Alex Wright is a journalist and an information architect who argues that networked information systems are derived from monasticism, mythology, print technologies and computers. All information systems are either nondemocratic and top-down (a hierarchy) or peer-to-peer and open (a network).
"An organization chart is a kind of hierarchy in which employees are grouped into departments. Other types of hierarchies include government bureaucracies, biological taxonomies, or a system of menus in a software application.... A network, by contrast, emerges from the bottom up; individuals function as autonomous nodes, negotiating their own relationships.... Democracy is a kind of network, so is a flock of birds, or the World Wide Web."
Wright argues that networks and hierarchies collide, spawn, and reinforce one another constantly. The Gutenberg printing press allowed for the wide dissemination of previously exclusive information. Today, publishing houses disseminate information hierarchically.

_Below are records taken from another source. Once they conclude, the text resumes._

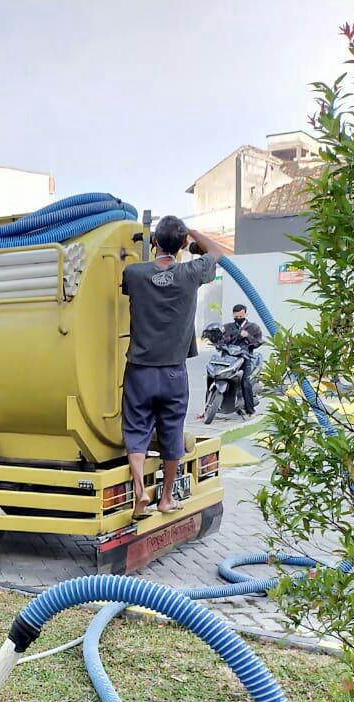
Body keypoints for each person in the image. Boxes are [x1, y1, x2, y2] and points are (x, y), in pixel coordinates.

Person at [120, 216, 227, 518]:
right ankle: (165, 498)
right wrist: (191, 234)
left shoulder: (134, 274)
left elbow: (133, 282)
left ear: (153, 242)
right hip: (173, 372)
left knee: (136, 429)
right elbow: (217, 252)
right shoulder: (191, 272)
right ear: (181, 244)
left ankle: (140, 491)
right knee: (171, 433)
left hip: (140, 369)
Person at [223, 304, 264, 417]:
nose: (238, 318)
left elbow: (257, 342)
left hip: (245, 358)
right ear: (233, 315)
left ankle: (250, 410)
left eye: (241, 316)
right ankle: (207, 409)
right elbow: (220, 340)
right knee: (214, 376)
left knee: (245, 382)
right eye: (236, 316)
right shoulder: (227, 327)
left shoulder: (253, 327)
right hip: (228, 358)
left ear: (245, 314)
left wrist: (247, 336)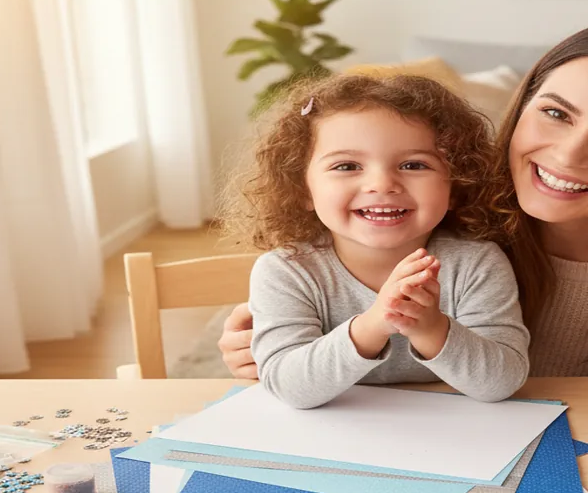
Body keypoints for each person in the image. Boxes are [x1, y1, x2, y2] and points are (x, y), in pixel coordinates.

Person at [218, 18, 588, 381]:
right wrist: (267, 351)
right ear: (522, 103)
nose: (569, 155)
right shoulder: (432, 217)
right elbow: (318, 313)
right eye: (555, 113)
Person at [222, 73, 529, 409]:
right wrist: (373, 325)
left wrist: (430, 328)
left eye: (413, 164)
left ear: (457, 185)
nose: (382, 184)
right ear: (302, 190)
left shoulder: (477, 263)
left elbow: (503, 381)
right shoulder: (286, 271)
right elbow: (288, 386)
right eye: (347, 166)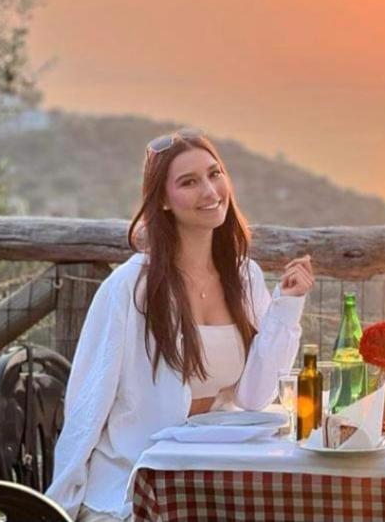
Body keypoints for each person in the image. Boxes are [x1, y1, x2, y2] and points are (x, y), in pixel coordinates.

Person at [47, 129, 314, 522]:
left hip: (208, 478)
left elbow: (255, 396)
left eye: (214, 173)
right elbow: (87, 407)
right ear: (163, 201)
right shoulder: (128, 289)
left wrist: (287, 306)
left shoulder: (244, 277)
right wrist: (59, 509)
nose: (209, 191)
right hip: (131, 488)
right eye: (188, 182)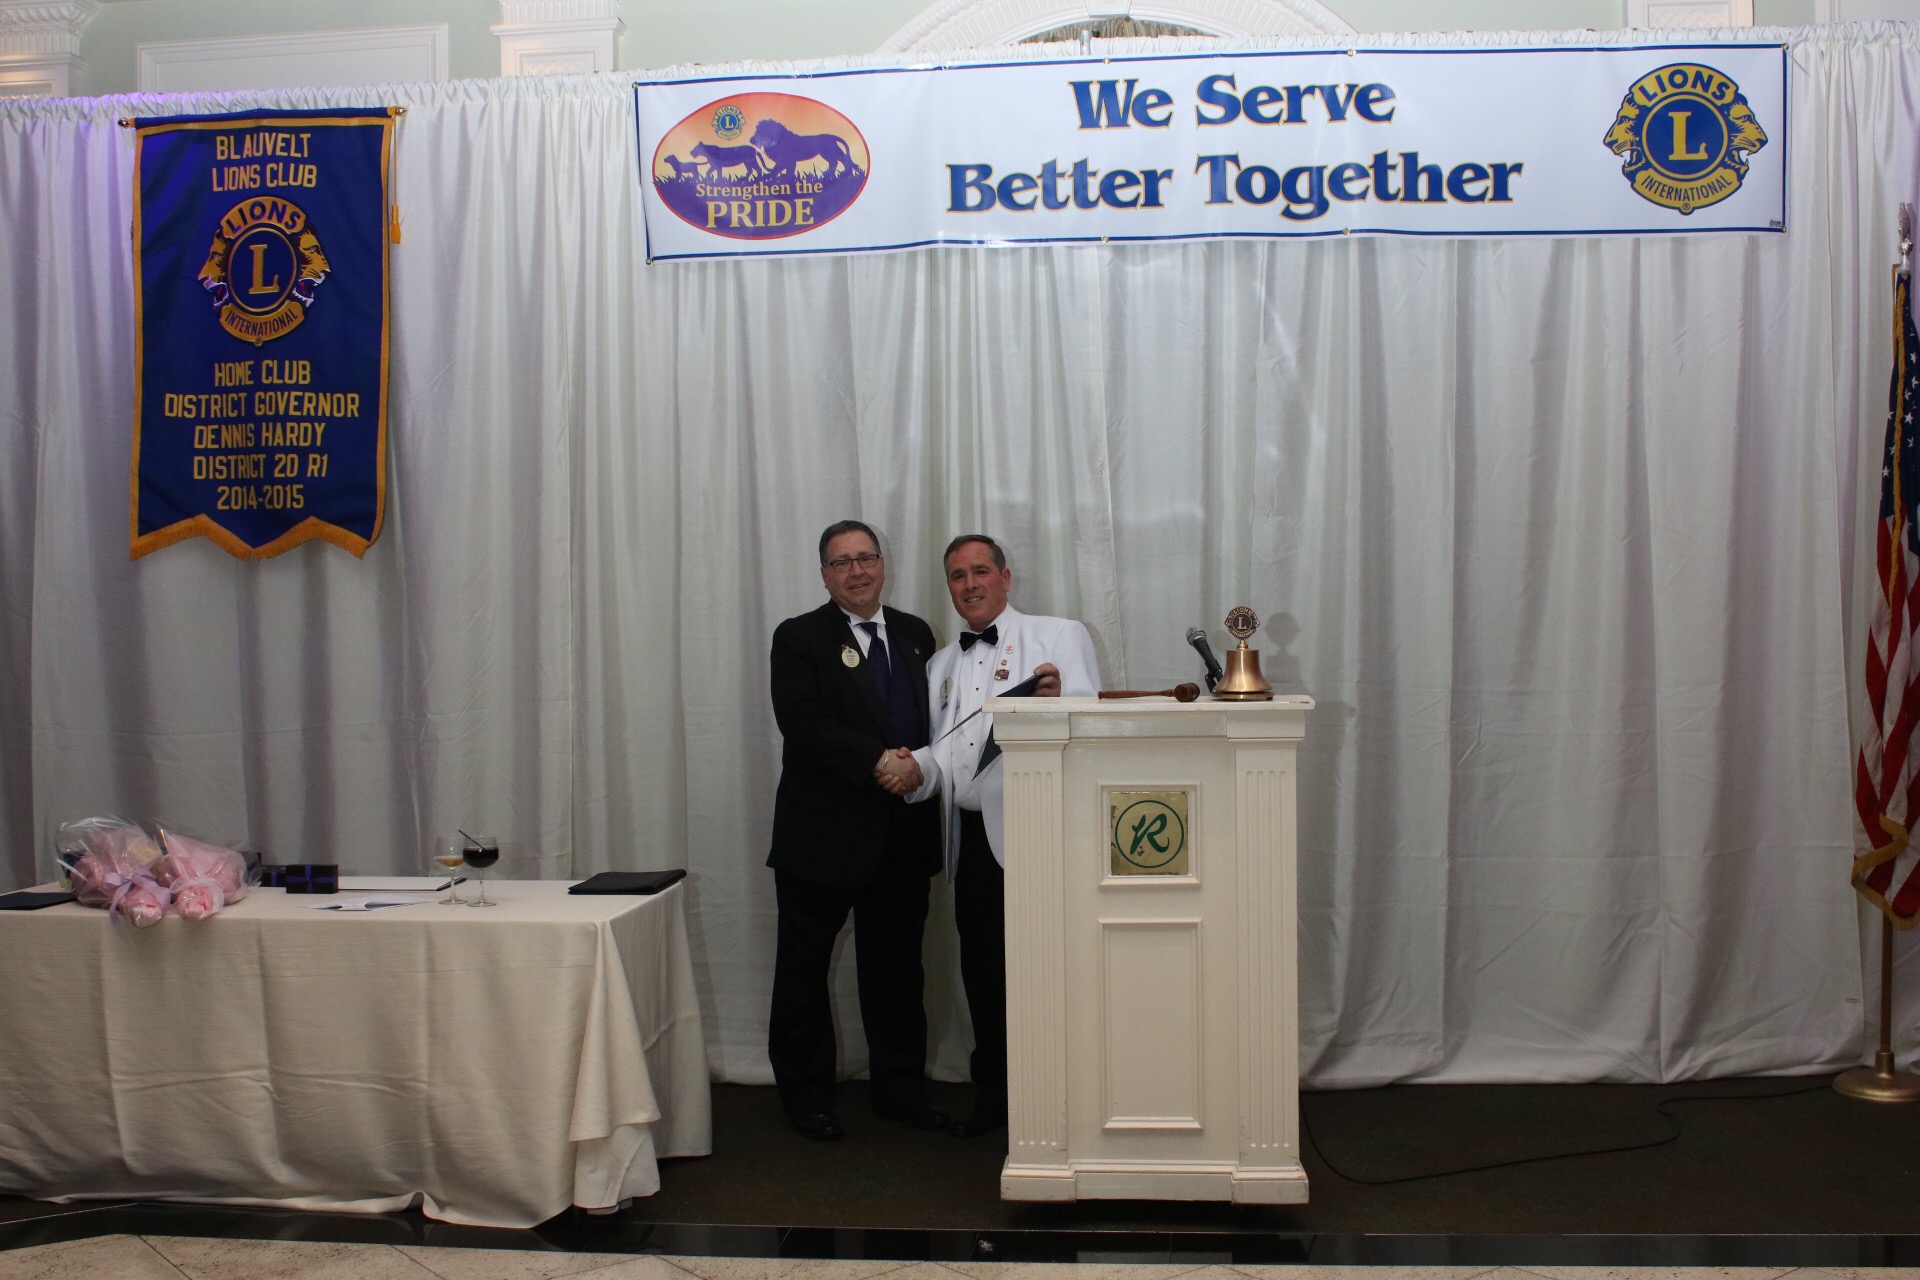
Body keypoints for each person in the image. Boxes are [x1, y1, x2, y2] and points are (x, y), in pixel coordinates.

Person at [882, 534, 1100, 1138]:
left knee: (1053, 970)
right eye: (958, 576)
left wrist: (1059, 704)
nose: (970, 584)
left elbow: (1091, 725)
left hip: (1045, 834)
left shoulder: (1059, 636)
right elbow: (946, 758)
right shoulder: (939, 666)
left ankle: (1064, 1100)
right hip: (974, 842)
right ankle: (998, 1100)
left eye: (981, 571)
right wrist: (910, 770)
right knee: (985, 974)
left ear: (1006, 577)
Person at [765, 520, 948, 1141]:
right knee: (803, 972)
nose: (857, 571)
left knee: (897, 974)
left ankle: (900, 1092)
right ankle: (805, 1097)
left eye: (865, 558)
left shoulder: (917, 634)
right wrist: (878, 762)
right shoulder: (798, 637)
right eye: (841, 562)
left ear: (883, 564)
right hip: (822, 838)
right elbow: (802, 722)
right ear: (824, 575)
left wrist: (918, 768)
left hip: (901, 836)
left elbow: (939, 720)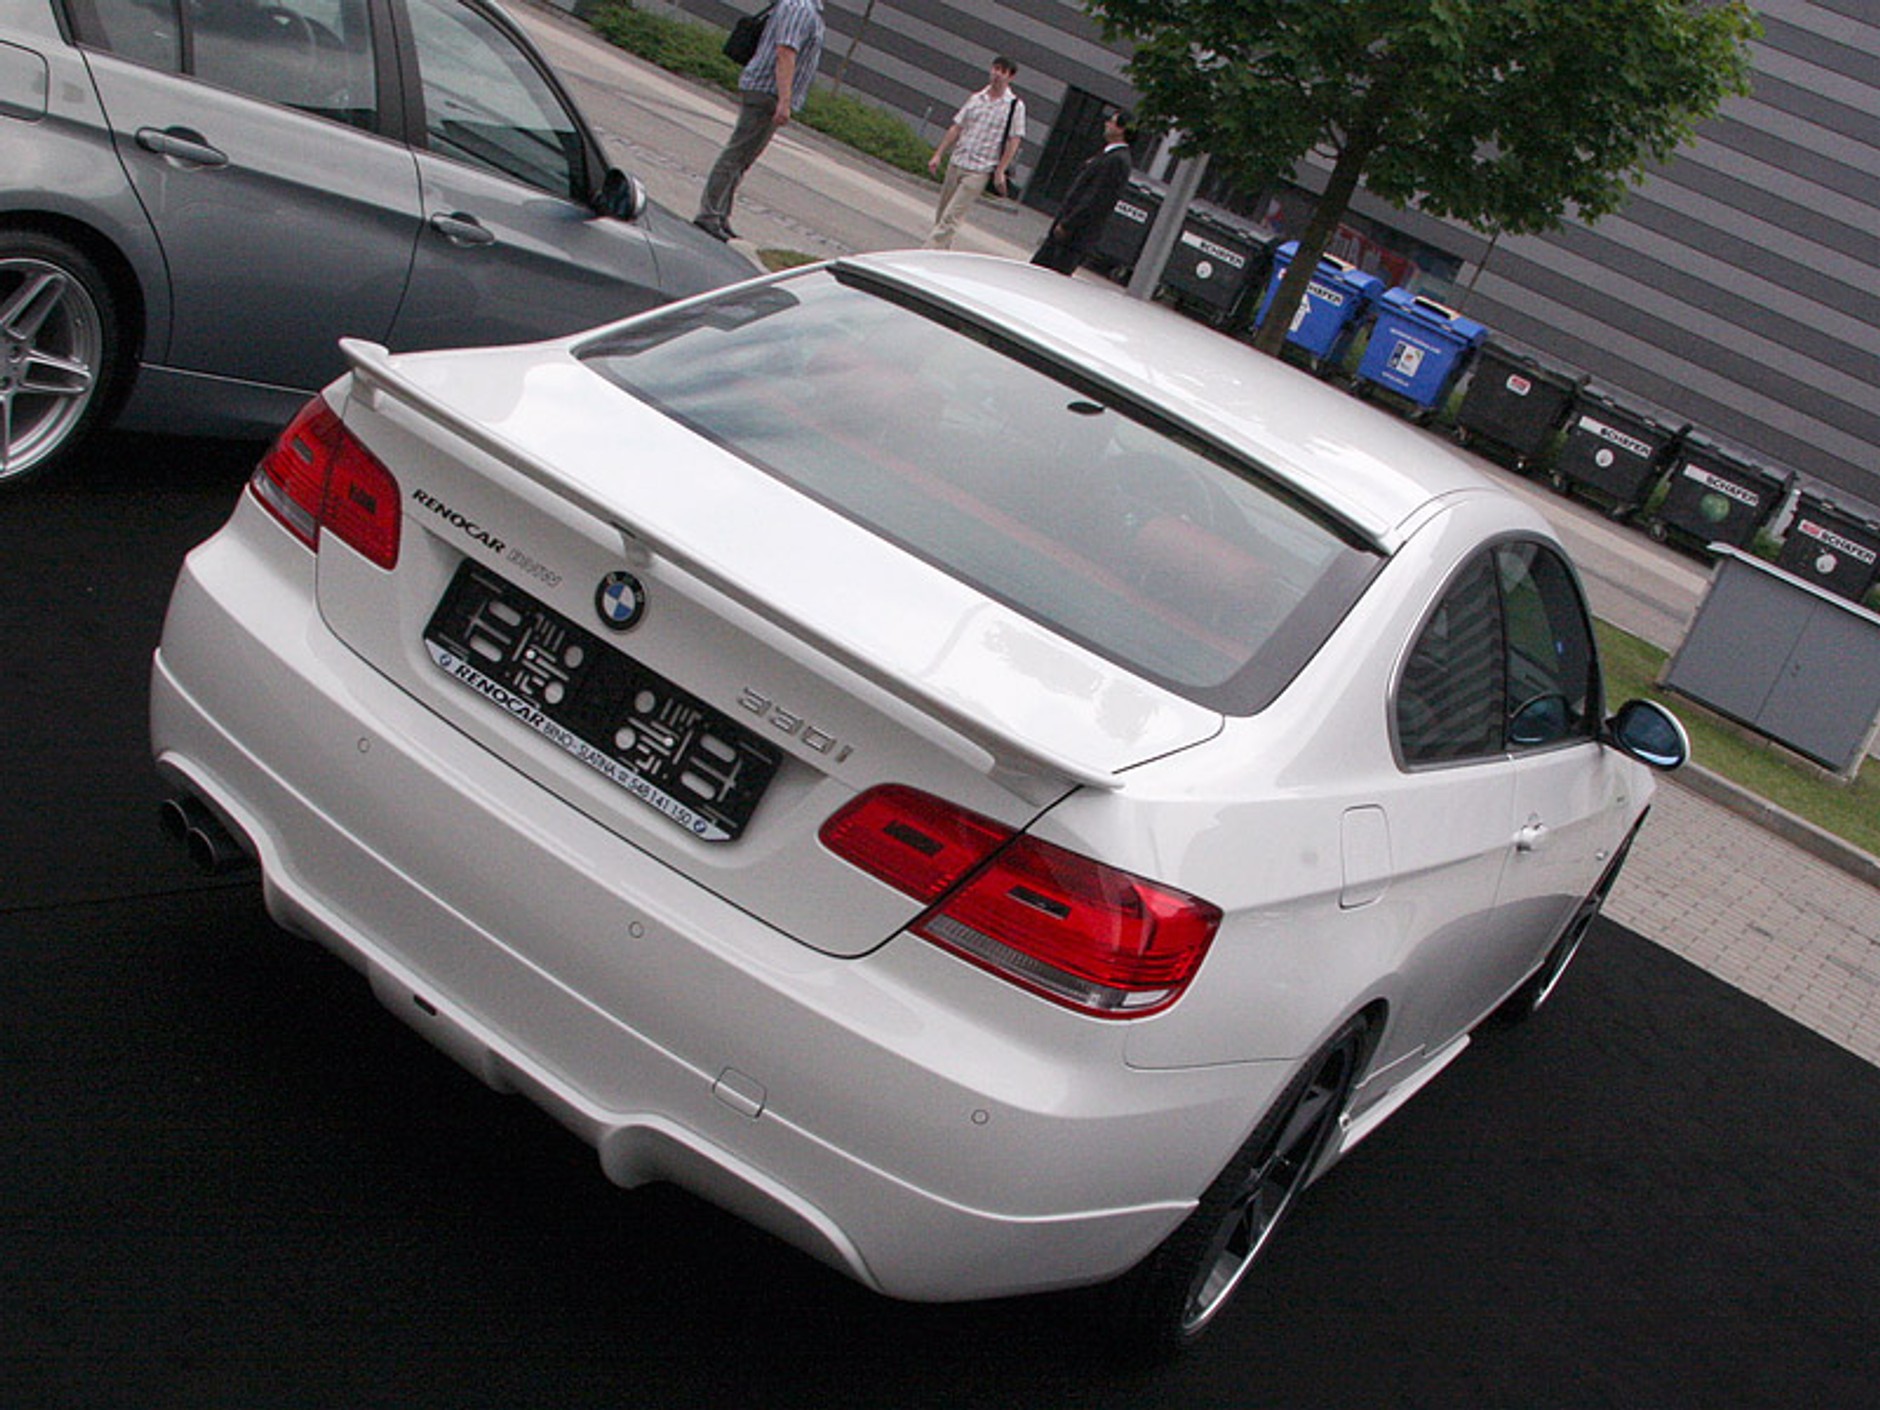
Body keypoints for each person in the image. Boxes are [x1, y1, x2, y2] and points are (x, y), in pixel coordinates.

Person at [695, 0, 827, 242]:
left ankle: (720, 215)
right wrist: (785, 101)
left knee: (742, 160)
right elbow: (785, 52)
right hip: (767, 91)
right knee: (735, 155)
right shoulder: (800, 8)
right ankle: (709, 214)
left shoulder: (809, 11)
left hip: (770, 93)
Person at [925, 57, 1026, 250]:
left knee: (951, 217)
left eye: (1003, 71)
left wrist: (1000, 171)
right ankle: (940, 256)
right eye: (995, 68)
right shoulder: (976, 98)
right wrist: (938, 154)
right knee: (942, 215)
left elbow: (1015, 140)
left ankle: (924, 253)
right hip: (958, 161)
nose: (997, 74)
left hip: (980, 169)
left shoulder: (1015, 106)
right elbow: (957, 127)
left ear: (1010, 77)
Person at [1030, 110, 1135, 276]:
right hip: (1069, 231)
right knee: (1038, 271)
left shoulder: (1117, 160)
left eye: (1112, 122)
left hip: (1074, 235)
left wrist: (1068, 223)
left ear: (1121, 129)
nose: (1106, 124)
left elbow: (1095, 198)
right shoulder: (1108, 155)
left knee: (1050, 275)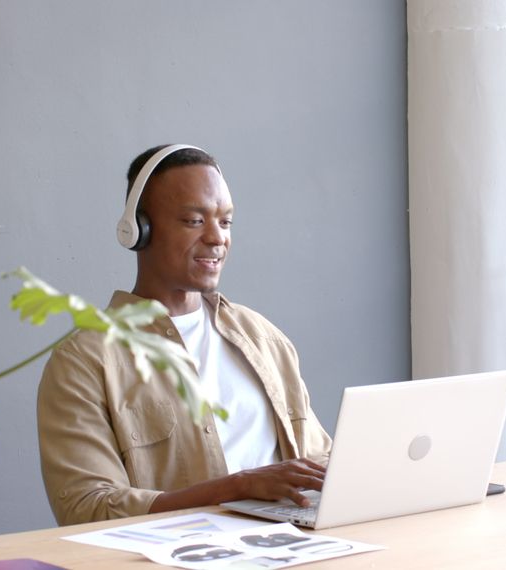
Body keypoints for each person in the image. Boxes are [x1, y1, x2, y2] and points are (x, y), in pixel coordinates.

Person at [36, 144, 332, 526]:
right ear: (138, 231)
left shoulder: (265, 339)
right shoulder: (85, 361)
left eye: (225, 222)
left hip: (295, 547)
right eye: (195, 221)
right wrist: (235, 487)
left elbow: (318, 460)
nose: (216, 238)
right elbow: (85, 507)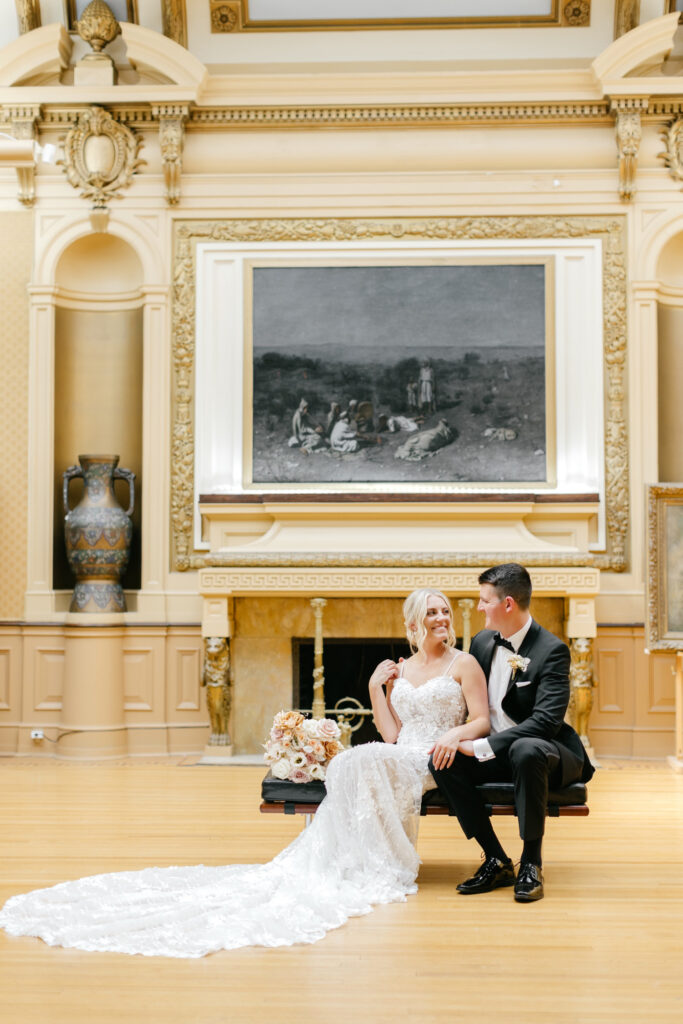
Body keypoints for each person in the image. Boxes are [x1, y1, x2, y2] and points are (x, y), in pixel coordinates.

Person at [0, 589, 489, 958]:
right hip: (399, 753)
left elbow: (483, 718)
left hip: (434, 759)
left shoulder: (464, 663)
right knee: (354, 757)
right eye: (432, 611)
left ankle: (378, 862)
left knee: (357, 758)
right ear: (413, 622)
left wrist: (453, 737)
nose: (442, 618)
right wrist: (374, 687)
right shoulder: (399, 670)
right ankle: (354, 863)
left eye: (445, 610)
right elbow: (389, 734)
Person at [429, 562, 595, 904]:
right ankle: (496, 859)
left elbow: (545, 722)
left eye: (484, 600)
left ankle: (531, 863)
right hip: (494, 750)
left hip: (545, 752)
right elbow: (460, 691)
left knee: (527, 749)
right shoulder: (482, 643)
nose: (478, 607)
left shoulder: (552, 650)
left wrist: (484, 746)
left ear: (507, 604)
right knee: (441, 760)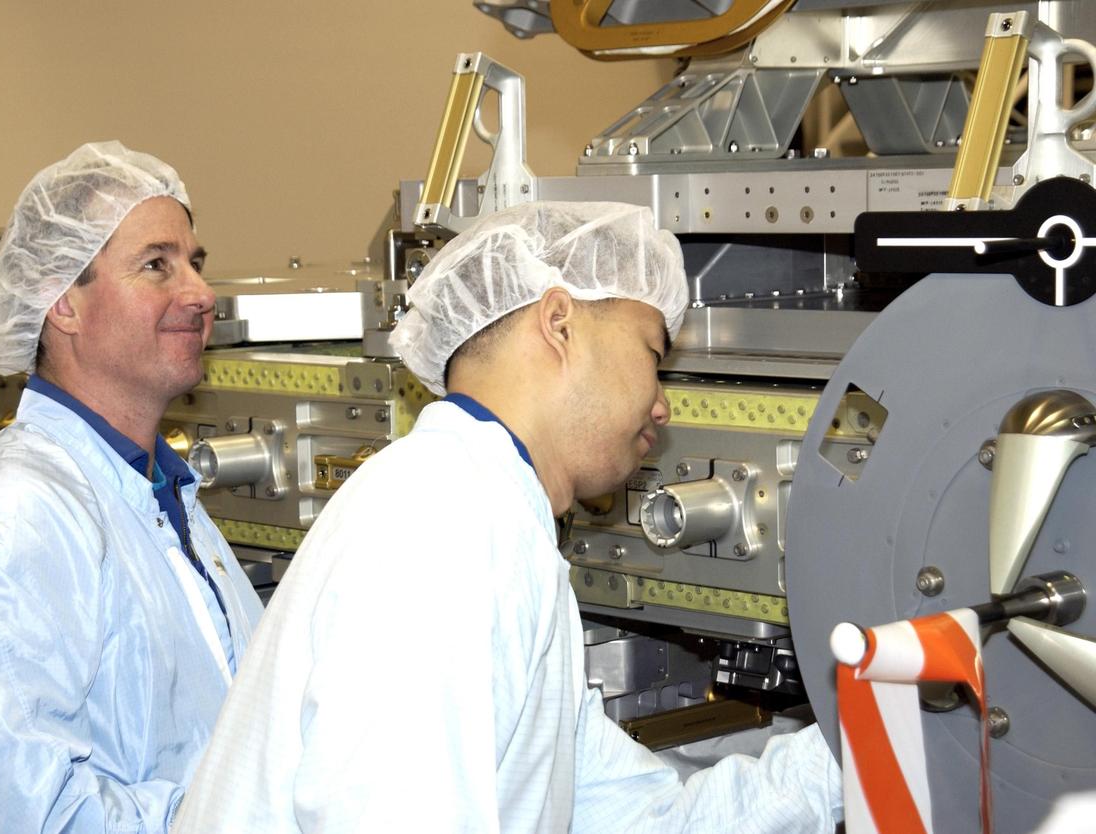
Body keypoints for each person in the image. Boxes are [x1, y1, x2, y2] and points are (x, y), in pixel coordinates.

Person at [173, 201, 842, 832]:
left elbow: (646, 819)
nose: (662, 405)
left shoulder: (491, 519)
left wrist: (870, 741)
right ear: (558, 324)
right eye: (651, 355)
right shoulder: (443, 526)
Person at [0, 141, 264, 833]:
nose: (201, 294)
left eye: (195, 262)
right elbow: (12, 813)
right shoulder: (7, 520)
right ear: (62, 302)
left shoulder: (162, 498)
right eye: (157, 265)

"Internet users continue to congregate in small groups that often take shape outside traditional institutional containers. While this tendency toward self-organization might seem like an effect of the Internet's democratic architecture, such behavior also harkens back to our deepest-rooted social instincts.... On the scale of evolutionary history, institutions remain a short-lived hypothesis. For tens of thousands of years, human beings have interacted as social animals, following unwritten norms strengthened by kinship, reinforced by the limbic responses that strengthen our personal relationships, and transmitted through the spoken word. Today, we are seeing those instincts returning to the fore, as people adapt new technologies to invoke the ancient, emotional circuitry that carried us through the age before the dawn of symbols."
Wright is a very clear writer, who covers a vast amount of ground in a very interesting manner. His "aim in writing this book is to resist the tug of mystical techno-futurism and approach the story of the information age by looking squarely backward. ... From the vantage point of the digital age, we can approach the history of the information age in a new light. To do so requires stepping outside of traditional disciplinary constructs, however, in search of a new storyline. ... I traverse a number of topics not usually brought together in one volume: evolutionary biology, cultural anthropology, mythology, monasticism, the history of printing, the scientific method, eighteenth-century taxonomies, Victorian librarianship, and the early history of computers, to name a few."
For a generalist reader like myself, this is an absolutely fascinating book. Of course, Alex Wright cannot be an expert in every single field he discusses. He provides a superb bibliography which, even better, he maintains on his personal website, so that a reader can check not only his sources, but updates as new information becomes available.
I wish other authors would maintain their bibliographies on line. This book is worth buying simply to reward Wright's initiative.